XHJX-FM
- Querétaro, Querétaro; Mexico;
- Frequency: 88.7 FM
- Branding: Radio Fórmula

Programming
- Format: News/talk

Ownership
- Owner: Grupo Fórmula; (Transmisora Regional Radio Fórmula, S.A. de C.V.);

History
- First air date: October 11, 1941

Technical information
- Class: AA
- ERP: 0.750 kW
- HAAT: 263.47 m
- Transmitter coordinates: 20°39′58.7″N 100°21′19″W﻿ / ﻿20.666306°N 100.35528°W

Links
- Webcast: Listen live
- Website: radioformula.com.mx

= XHJX-FM =

Radio station in Querétaro, Querétaro, Mexico

XHJX-FM is a radio station in Querétaro, Querétaro, Mexico. Broadcasting on 88.7 FM, XHJX is the local transmitter for Radio Fórmula programming.

==History==
XEJX-AM 1450, later 1250, signed on air on October 11, 1941, after receiving its concession on July 8 of that year. General Ramón Rodríguez Familiar, a former governor of the state of Querétaro, obtained the concession through the company Radio Emisora Queretana, S. de R.L. In 1949, the company added a new station, XENA-AM 1450 (now XHNAQ-FM 104.9).
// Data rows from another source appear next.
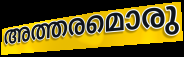
അത്തരമൊരു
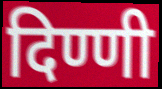
दिण्णी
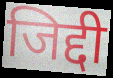
जिद्दी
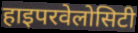
हाइपरवेलोसिटी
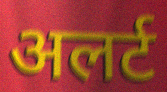
अलर्ट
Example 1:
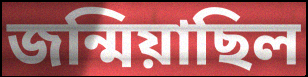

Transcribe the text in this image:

জন্মিয়াছিল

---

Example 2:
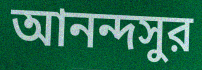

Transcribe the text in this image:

আনন্দসুর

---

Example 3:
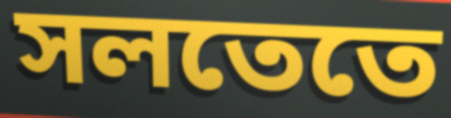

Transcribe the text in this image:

সলতেতে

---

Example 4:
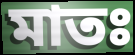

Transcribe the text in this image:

মাতঃ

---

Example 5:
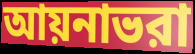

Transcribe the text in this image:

আয়নাভরা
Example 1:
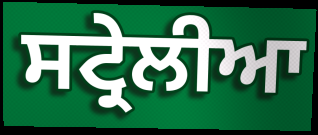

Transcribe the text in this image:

ਸਟ੍ਰੇਲੀਆ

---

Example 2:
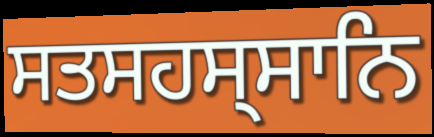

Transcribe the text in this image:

ਸਤਸਹਸ੍ਸਾਨਿ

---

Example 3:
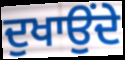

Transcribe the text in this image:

ਦੁਖਾਉਂਦੇ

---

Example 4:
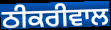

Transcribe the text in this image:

ਠੀਕਰੀਵਾਲ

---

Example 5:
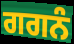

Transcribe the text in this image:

ਗਗਨੰ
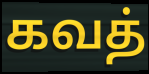
கவத்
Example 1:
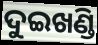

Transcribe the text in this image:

ଦୁଇଖଣ୍ଡି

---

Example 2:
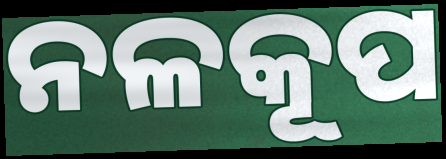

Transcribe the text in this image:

ନଳକୂପ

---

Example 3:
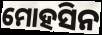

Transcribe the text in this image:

ମୋହସିନ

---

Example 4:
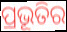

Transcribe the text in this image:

ପ୍ରଭୂତିର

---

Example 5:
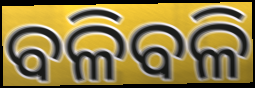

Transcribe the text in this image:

ବଳିବଳି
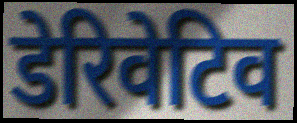
डेरिवेटिव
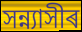
সন্ন্যাসীৰ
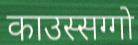
काउस्सग्गो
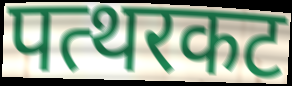
पत्थरकट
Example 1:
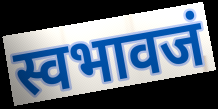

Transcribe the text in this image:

स्वभावजं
In 1962, XEJX and XENA moved to new facilities in Querétaro, inaugurated by Governor Manuel González Cossio, known as the Edificio Desarrollo Radiofónico (Radio Development Building). The building later came to serve as the company's namesake. The station was known as "Radio Dólar", referring to the then-exchange rate of one U.S. dollar for 12.5 pesos. In the 1980s, the station became "La Divertida 1250", but the Radio Dólar name returned in 1988 only to disappear again in 1993.

Later on, the station turned toward various other formats: talk Antena 1250 and later grupera-formatted Radio Lobo Querétaro, a franchise of the Celaya station.

In 1999, three months after changing formats to romantic music, Desarrollo Radiofónico (later renamed Multimundo Radio) sold XEJX to Organización Radio Fórmula, which changed its format to Radio Fórmula programming. XEJX carried the Segunda Cadena of Radio Fórmula with some local programs.

In 2012, XEJX began direct operation from Mexico City, and the FM station launched. On April 11, 2014, 1250 AM went off the air permanently.